--- begin Document section ---

Such joint studies are very rare at the moment and usually only involve a small number of researchers. However, if done on a large enough scale involving a significant portion of the stakeholders on the field, this approach could promote results and interpretations that are credible and acceptable for both proponents and opponents of the theory. We call this process **‘Consensus Design’**.
Large scale parallel replications also hold a great potential for increasing acceptability of research findings. See e.g. Bierman & Jolij (2016).
**Aims**
Our aim in this study is to develop a consensus design for a replication study of Bem’s (2011) experiment 1 that is **mutually acceptable** for both psi proponent and mainstream researchers (psi sceptics), containing clear criteria for credibility.
**Methods**
To ascertain acceptability to all stakeholders on the field, the protocol of the replication study will be peer reviewed by a large number of psi proponent and mainstream researchers. The study protocol will be changed until a sufficiently high level of acceptability is reached. To achieve this, we will utilize a ‘reactive-Delphi’ process (McKenna, 1994).
The Delphi method involves the presentation of a survey or interview to a panel of ‘informed individuals’ in the field of the study with the goal of seeking their opinion on the issue of interest. After they respond, a new survey is designed based on the information gained from these responses. The second survey is returned to the participants who are asked to reconsider their responses or respond to new questions based on the results of the first round of the survey. This iterated process usually results in a convergence of judgements (Murphy et al., 1998). The procedure is repeated until consensus is reached among the participants or another stopping rule is triggered. For an overview of this technique see for example McKenna (1994). Additionally, in the reactive Delphi process the respondents are asked to react to previously presented information in a certain formalized way. We will use this methodology to seek revision suggestions and acceptability ratings from our respondents.
**Participants**
We will conduct a literature search to identify stakeholders on the field. Participant candidates will be asked to forward the study invitation to researchers who they think might contribute to the design of the replication study and who are eligible for participation.
Author of scientific publications contributing to the debate surrounding Bem and colleagues’ 2011 and 2015 papers (Bem, 2011; Bem, Tressoldi, Rabeyron, & Duggan, 2015) and closely related topics such as the replicability of psi research, meta-analyses of psi research findings, and methodologies of precognition studies will be eligible for participation. [Eligibility criteria are listed in more detail on this link.][1]
Participant candidates will be contacted via e-mail containing information about the study and asking to follow a link if they are interested in participating in the Delphi survey. It will be specified in the invitation that participants will not be granted authorship in the resulting publications. The link will lead to an initial website where participants will have the opportunity to indicate their eligibility by indicating a link or reference to a relevant publication and total number of their peer reviewed publications.

--- end Document section ---

In the consensus design text above, what process will be used to revise the replication study protocol until a sufficiently high level of acceptability is reached?

--- begin Entries provided ---

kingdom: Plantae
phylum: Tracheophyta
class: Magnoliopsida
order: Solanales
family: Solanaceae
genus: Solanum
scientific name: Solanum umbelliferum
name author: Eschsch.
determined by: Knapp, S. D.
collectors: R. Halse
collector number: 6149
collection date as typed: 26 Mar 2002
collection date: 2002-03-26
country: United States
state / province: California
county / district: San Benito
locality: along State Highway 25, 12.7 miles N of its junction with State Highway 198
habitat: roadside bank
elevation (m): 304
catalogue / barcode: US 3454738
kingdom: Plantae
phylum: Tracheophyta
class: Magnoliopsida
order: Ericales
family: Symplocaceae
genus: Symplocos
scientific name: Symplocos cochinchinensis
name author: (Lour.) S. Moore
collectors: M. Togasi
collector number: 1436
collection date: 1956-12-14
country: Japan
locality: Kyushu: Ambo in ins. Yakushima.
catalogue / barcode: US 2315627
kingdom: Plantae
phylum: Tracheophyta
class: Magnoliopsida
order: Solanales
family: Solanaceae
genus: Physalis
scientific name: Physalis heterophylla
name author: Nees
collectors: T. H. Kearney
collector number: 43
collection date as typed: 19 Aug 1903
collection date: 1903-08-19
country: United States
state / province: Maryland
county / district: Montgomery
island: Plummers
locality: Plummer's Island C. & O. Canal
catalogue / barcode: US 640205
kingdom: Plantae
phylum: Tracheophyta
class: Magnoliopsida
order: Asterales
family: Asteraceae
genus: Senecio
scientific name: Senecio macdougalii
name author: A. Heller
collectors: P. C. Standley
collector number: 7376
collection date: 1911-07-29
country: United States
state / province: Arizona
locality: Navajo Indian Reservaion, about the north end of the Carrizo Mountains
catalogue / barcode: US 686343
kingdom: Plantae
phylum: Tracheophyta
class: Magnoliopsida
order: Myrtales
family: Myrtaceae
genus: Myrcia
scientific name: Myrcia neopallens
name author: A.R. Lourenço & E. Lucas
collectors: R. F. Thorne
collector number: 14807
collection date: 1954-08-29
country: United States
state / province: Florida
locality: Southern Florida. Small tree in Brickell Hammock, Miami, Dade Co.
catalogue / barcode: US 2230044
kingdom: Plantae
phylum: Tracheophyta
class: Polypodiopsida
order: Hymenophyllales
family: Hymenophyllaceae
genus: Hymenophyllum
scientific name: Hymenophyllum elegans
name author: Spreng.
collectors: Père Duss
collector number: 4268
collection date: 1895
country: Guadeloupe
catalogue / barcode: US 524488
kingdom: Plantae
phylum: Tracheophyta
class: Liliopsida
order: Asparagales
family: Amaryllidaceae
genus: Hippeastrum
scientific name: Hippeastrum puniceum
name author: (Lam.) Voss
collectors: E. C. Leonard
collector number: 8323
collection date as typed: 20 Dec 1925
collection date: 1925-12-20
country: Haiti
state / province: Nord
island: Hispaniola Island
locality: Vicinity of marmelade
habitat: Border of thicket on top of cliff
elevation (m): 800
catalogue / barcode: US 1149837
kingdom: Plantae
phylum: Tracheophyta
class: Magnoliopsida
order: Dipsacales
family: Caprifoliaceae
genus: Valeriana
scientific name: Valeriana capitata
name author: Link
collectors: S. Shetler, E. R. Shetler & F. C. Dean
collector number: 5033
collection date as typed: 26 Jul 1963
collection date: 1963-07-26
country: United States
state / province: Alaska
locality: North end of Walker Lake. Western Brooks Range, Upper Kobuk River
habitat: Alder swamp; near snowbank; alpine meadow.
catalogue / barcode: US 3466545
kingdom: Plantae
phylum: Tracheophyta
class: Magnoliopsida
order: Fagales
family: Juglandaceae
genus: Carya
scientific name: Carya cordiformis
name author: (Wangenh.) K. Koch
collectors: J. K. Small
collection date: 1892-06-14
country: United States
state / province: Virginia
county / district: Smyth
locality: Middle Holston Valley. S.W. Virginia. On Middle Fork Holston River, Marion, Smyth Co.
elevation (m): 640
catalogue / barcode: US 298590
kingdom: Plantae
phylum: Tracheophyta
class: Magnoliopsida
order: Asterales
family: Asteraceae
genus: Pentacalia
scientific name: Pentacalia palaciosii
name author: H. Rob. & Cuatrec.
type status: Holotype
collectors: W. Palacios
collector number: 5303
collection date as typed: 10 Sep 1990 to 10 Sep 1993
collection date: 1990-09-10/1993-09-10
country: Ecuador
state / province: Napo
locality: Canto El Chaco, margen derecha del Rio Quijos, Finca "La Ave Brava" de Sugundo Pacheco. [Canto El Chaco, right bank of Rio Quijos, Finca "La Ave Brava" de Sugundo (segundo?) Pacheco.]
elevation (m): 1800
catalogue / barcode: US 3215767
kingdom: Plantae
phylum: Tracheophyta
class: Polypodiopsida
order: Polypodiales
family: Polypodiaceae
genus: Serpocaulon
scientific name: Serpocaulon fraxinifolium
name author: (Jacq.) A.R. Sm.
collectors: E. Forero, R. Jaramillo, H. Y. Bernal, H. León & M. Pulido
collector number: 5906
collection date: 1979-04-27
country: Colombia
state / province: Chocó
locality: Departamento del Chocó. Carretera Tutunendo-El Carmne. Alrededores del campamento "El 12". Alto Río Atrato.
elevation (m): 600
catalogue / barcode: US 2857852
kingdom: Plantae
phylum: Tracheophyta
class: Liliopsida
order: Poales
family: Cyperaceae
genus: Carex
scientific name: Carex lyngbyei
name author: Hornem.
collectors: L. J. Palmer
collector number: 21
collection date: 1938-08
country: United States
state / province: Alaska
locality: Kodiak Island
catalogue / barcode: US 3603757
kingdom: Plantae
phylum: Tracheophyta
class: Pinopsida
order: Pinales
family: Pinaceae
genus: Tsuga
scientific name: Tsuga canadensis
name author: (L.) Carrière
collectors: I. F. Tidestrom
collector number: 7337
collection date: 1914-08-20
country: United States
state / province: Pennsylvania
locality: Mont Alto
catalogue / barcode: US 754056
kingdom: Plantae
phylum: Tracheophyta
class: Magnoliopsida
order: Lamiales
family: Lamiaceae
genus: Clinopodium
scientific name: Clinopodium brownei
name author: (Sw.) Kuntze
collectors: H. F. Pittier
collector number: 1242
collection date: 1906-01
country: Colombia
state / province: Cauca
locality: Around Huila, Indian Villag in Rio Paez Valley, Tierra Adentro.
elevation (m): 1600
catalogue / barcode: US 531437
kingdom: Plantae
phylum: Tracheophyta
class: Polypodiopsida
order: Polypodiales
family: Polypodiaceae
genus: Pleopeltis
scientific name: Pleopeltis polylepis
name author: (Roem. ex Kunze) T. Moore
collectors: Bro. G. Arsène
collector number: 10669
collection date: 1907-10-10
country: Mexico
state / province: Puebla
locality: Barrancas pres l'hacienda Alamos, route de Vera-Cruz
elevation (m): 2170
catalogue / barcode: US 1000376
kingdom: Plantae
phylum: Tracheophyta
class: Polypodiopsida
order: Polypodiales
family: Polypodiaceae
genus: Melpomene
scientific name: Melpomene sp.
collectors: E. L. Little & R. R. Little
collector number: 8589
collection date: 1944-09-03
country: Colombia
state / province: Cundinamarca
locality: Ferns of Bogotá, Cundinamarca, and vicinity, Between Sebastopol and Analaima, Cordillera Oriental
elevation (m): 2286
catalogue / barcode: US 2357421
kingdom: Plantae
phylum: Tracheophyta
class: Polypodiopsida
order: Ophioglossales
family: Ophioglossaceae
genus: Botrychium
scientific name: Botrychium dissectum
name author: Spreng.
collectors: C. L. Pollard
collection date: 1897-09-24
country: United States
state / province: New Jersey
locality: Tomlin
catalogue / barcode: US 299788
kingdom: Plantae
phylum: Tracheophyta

--- end Entries provided ---

Full response
A reactive-Delphi process (McKenna, 1994).